▸ **About this exercise**:
Please transcribe every record below exactly, leaving out the pictures.
Top of Material provided
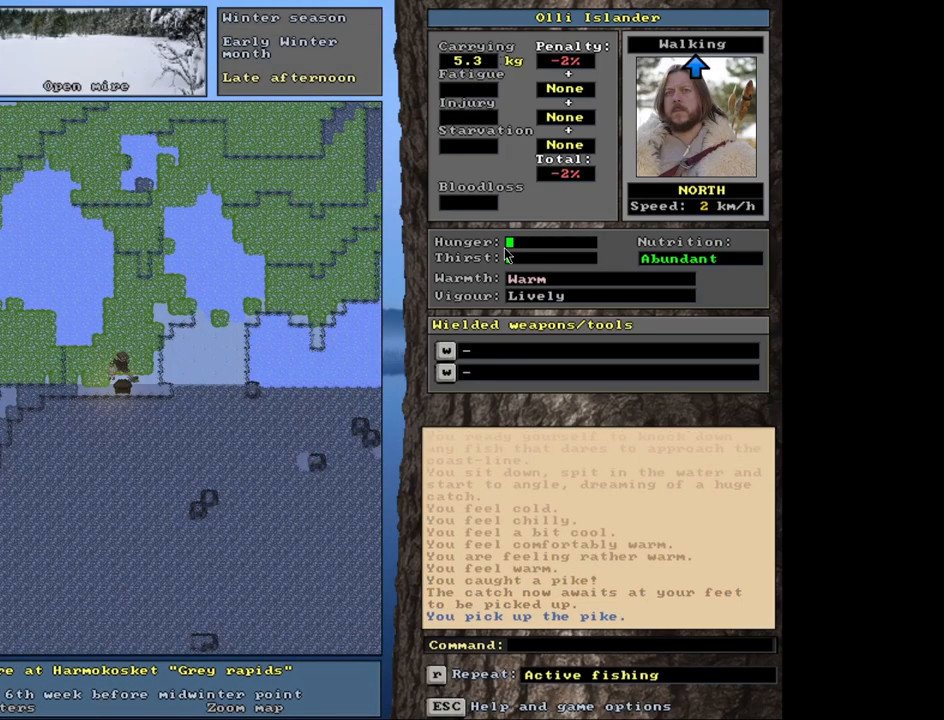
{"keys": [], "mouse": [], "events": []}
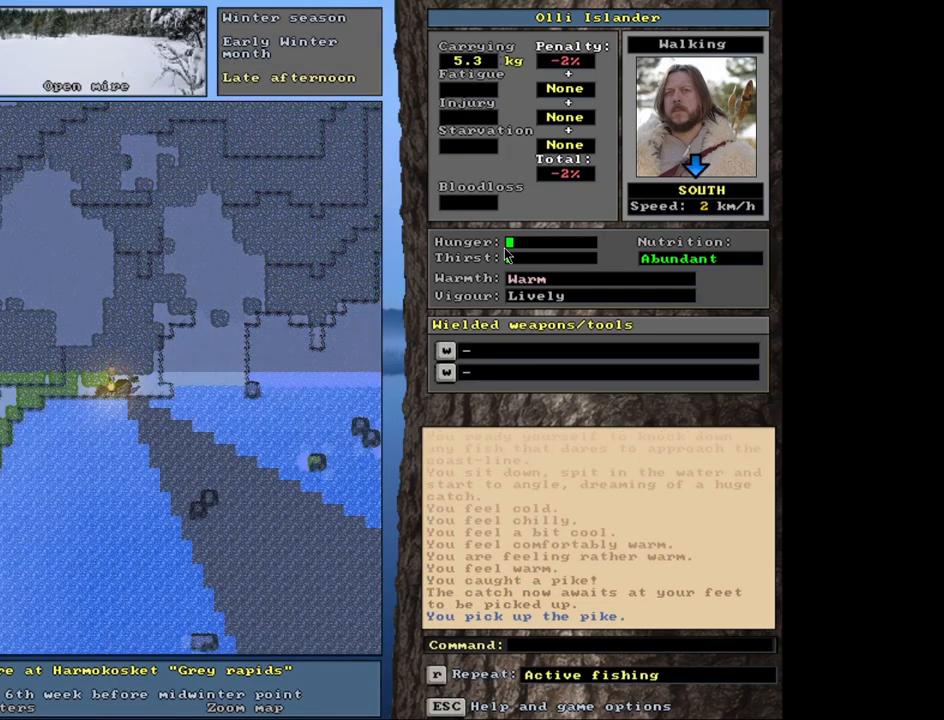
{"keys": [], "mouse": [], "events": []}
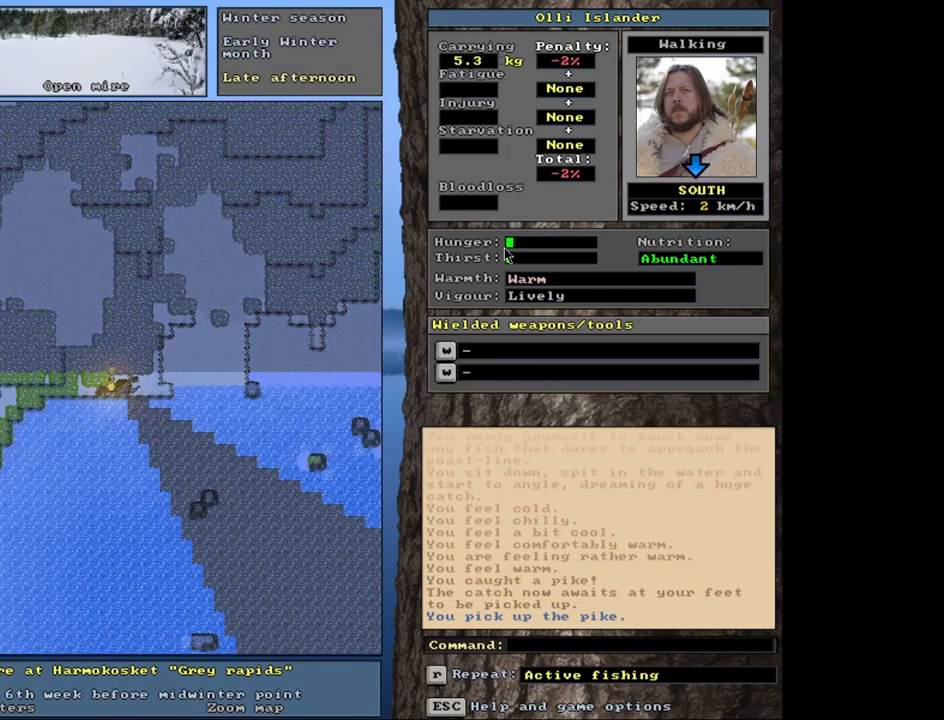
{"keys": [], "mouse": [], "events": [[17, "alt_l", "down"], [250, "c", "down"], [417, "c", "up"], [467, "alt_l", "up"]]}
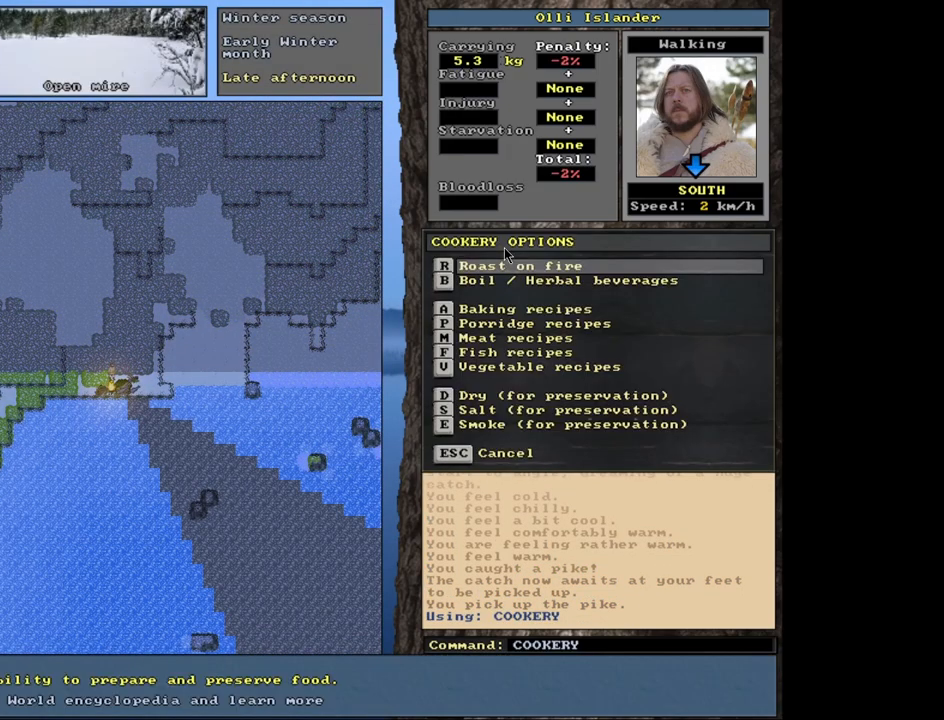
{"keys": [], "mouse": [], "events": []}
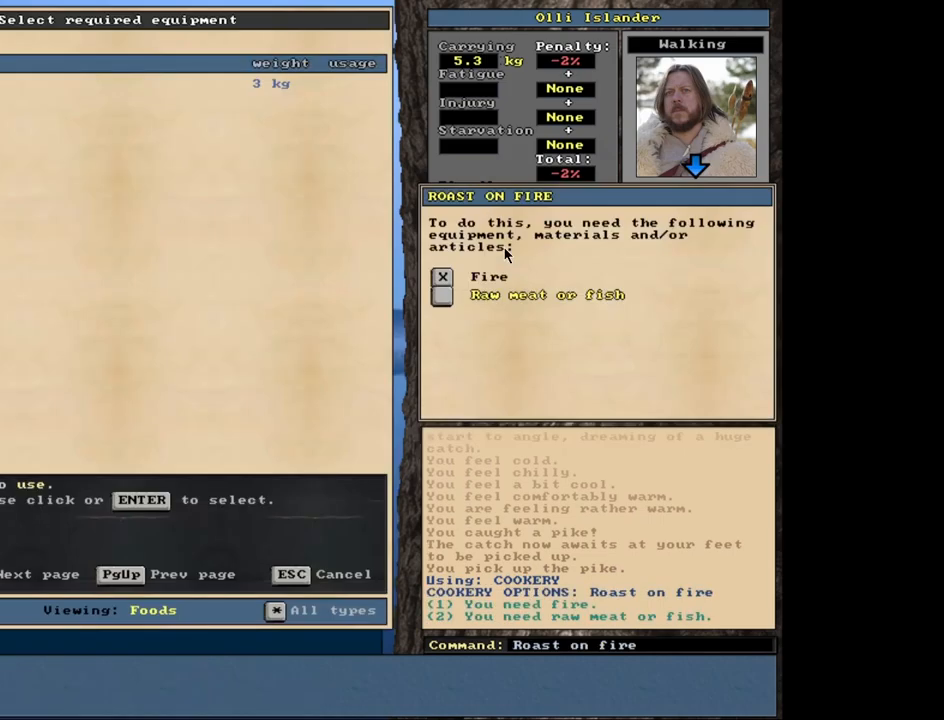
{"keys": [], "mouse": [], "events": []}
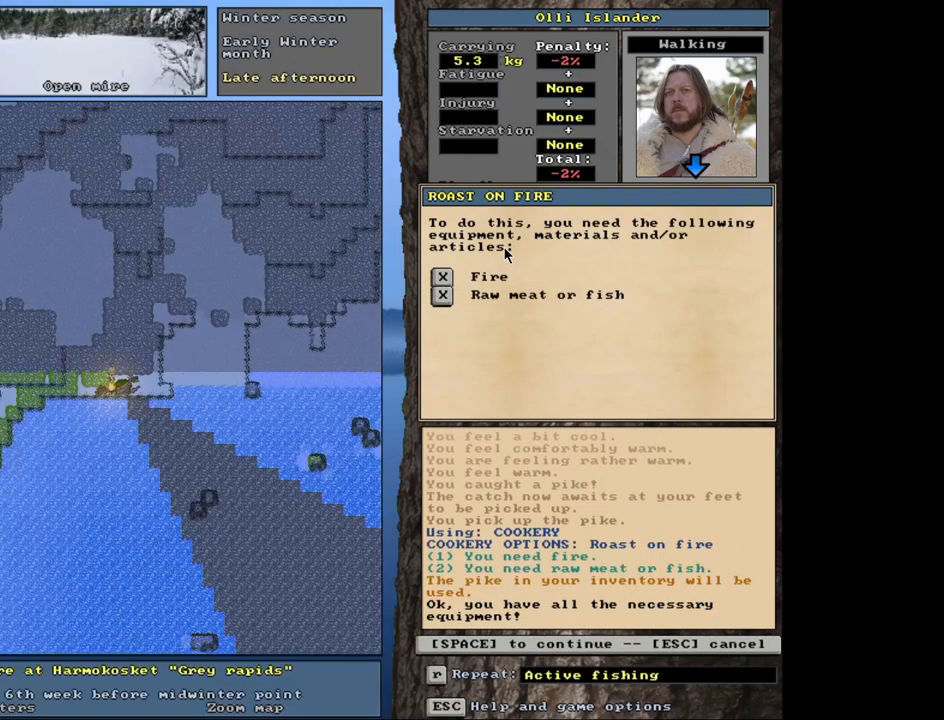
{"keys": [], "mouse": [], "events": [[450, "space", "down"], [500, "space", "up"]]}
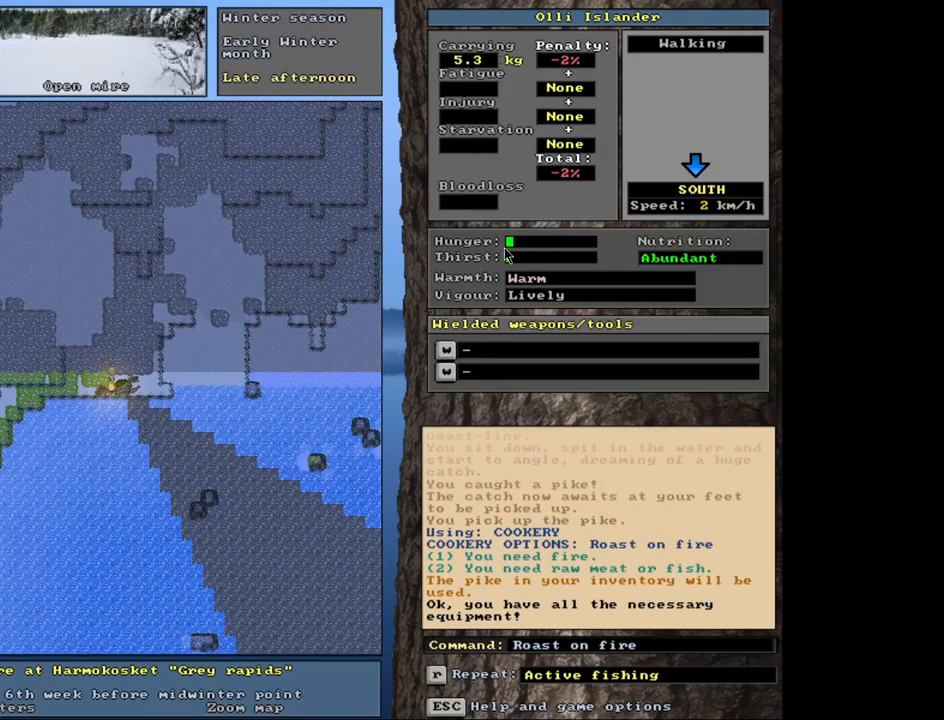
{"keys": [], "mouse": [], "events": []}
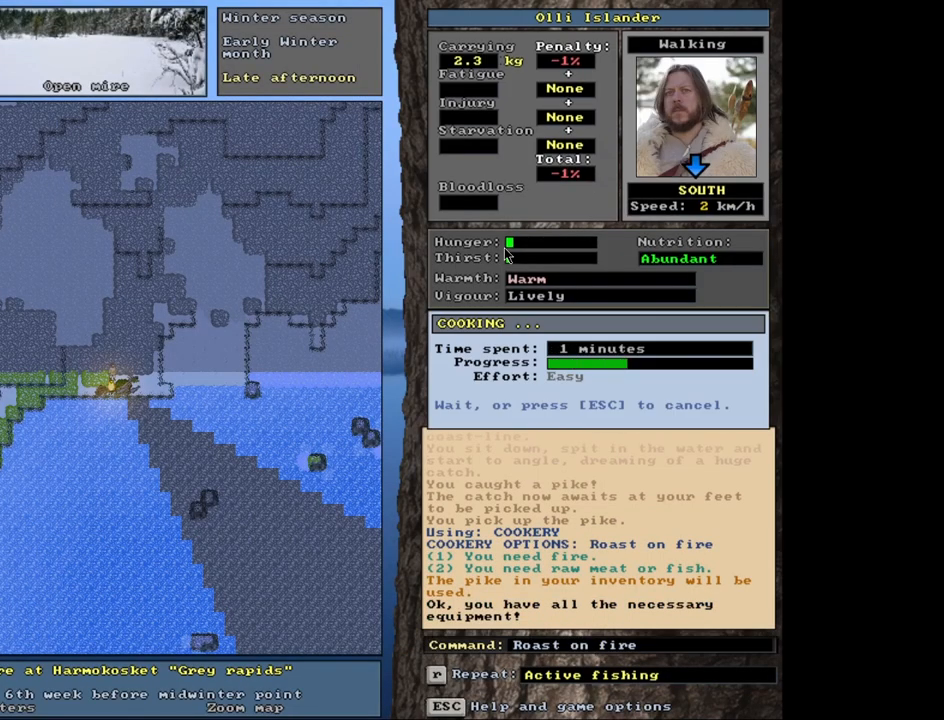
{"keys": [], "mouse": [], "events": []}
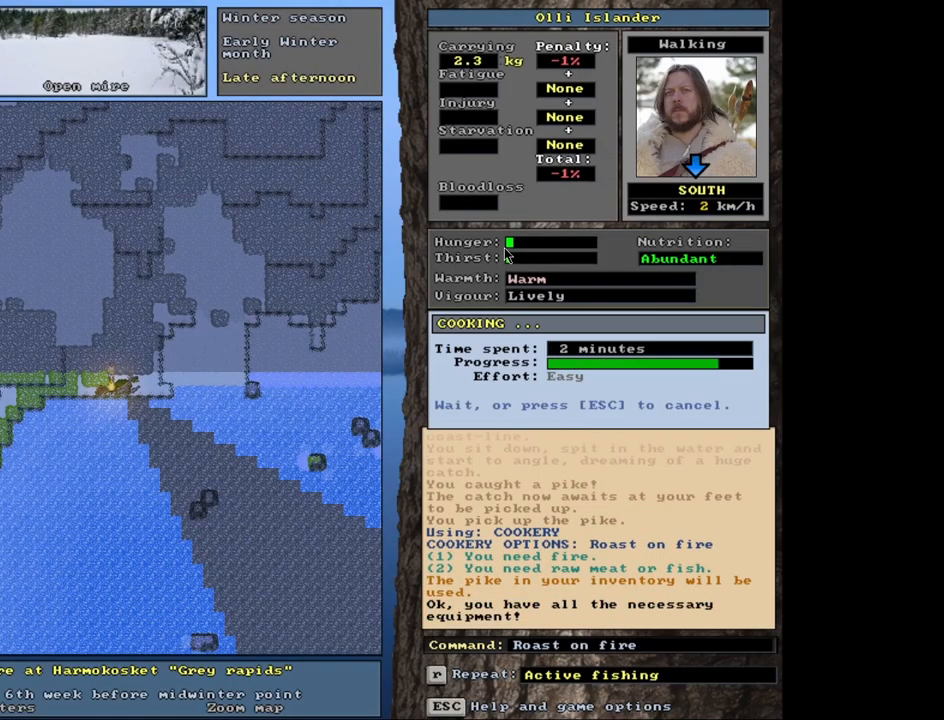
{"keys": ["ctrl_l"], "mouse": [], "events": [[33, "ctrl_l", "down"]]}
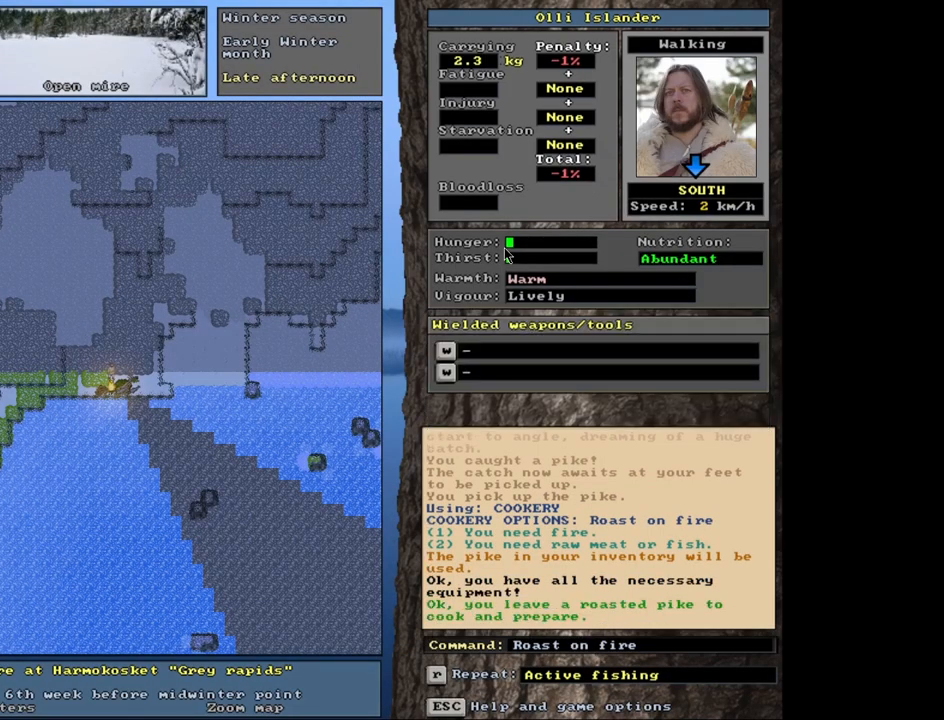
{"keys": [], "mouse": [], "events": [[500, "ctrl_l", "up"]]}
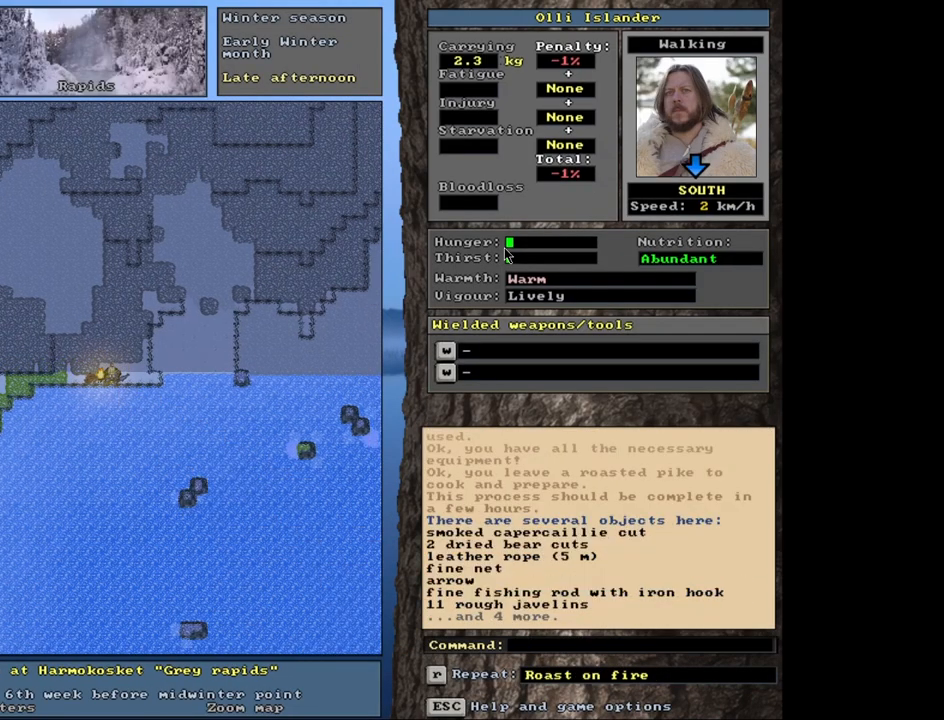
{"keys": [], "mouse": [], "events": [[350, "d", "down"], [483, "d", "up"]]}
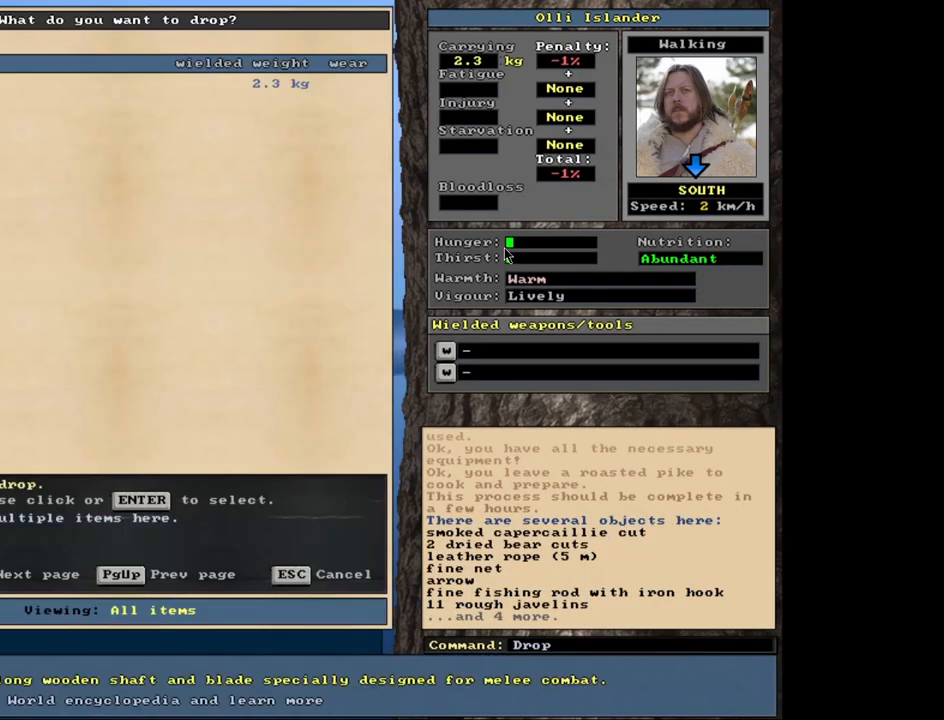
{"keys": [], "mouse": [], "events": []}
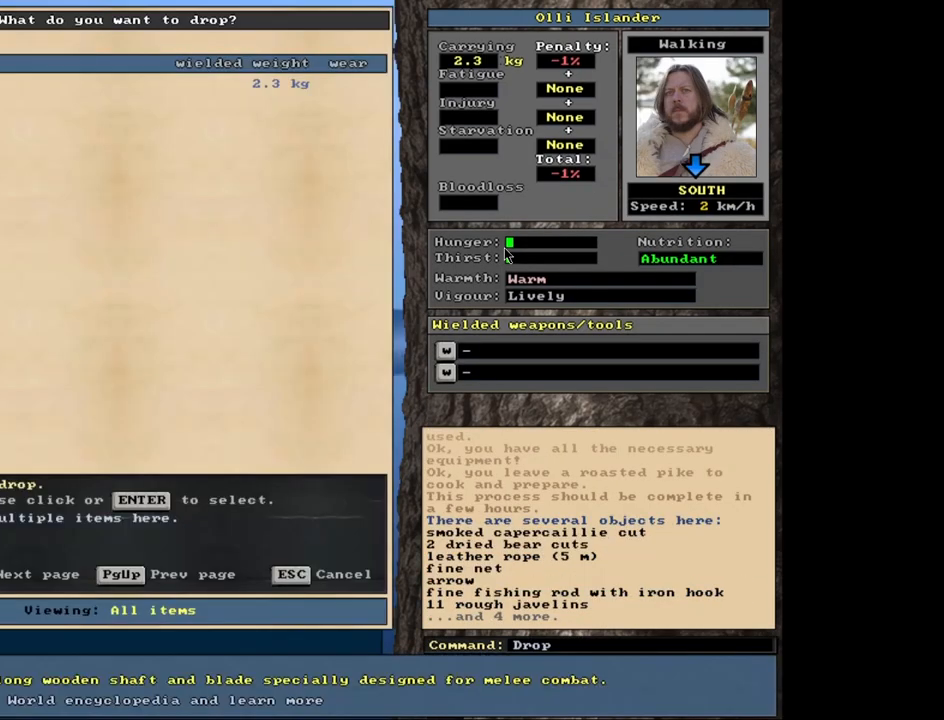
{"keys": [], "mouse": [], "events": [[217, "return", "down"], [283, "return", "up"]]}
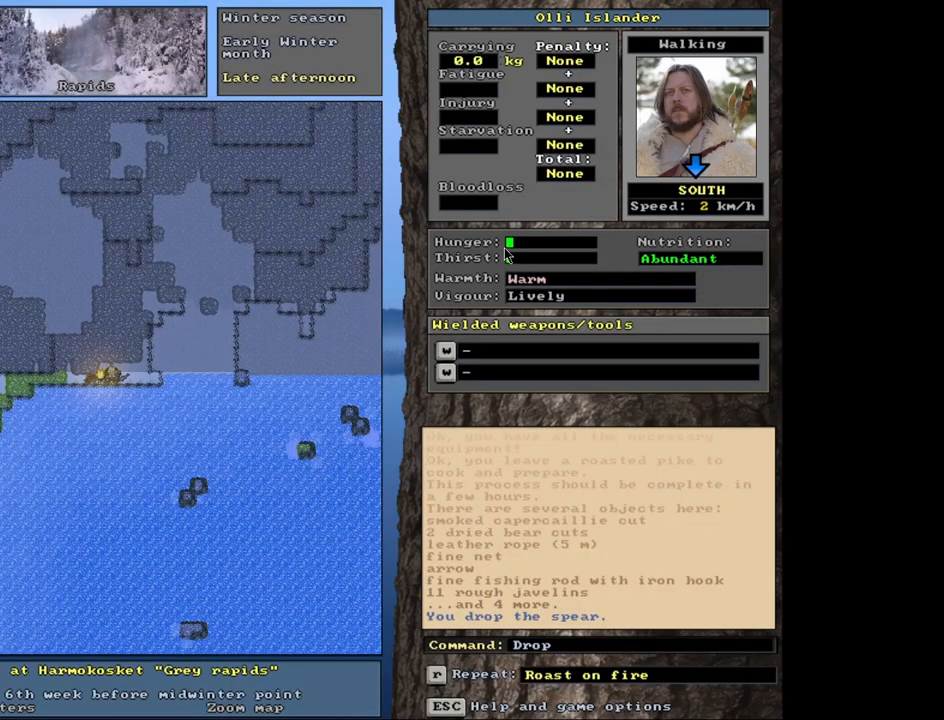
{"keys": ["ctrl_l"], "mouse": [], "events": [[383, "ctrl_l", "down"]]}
Bottom of Material provided
▸ **Problem solution**:
{"keys": [], "mouse": [], "events": []}
{"keys": [], "mouse": [], "events": []}
{"keys": [], "mouse": [], "events": [[17, "alt_l", "down"], [250, "c", "down"], [417, "c", "up"], [467, "alt_l", "up"]]}
{"keys": [], "mouse": [], "events": []}
{"keys": [], "mouse": [], "events": []}
{"keys": [], "mouse": [], "events": [[450, "space", "down"], [500, "space", "up"]]}
{"keys": [], "mouse": [], "events": []}
{"keys": [], "mouse": [], "events": []}
{"keys": ["ctrl_l"], "mouse": [], "events": [[33, "ctrl_l", "down"]]}
{"keys": [], "mouse": [], "events": [[500, "ctrl_l", "up"]]}
{"keys": [], "mouse": [], "events": [[350, "d", "down"], [483, "d", "up"]]}
{"keys": [], "mouse": [], "events": []}
{"keys": [], "mouse": [], "events": [[217, "return", "down"], [283, "return", "up"]]}
{"keys": ["ctrl_l"], "mouse": [], "events": [[383, "ctrl_l", "down"]]}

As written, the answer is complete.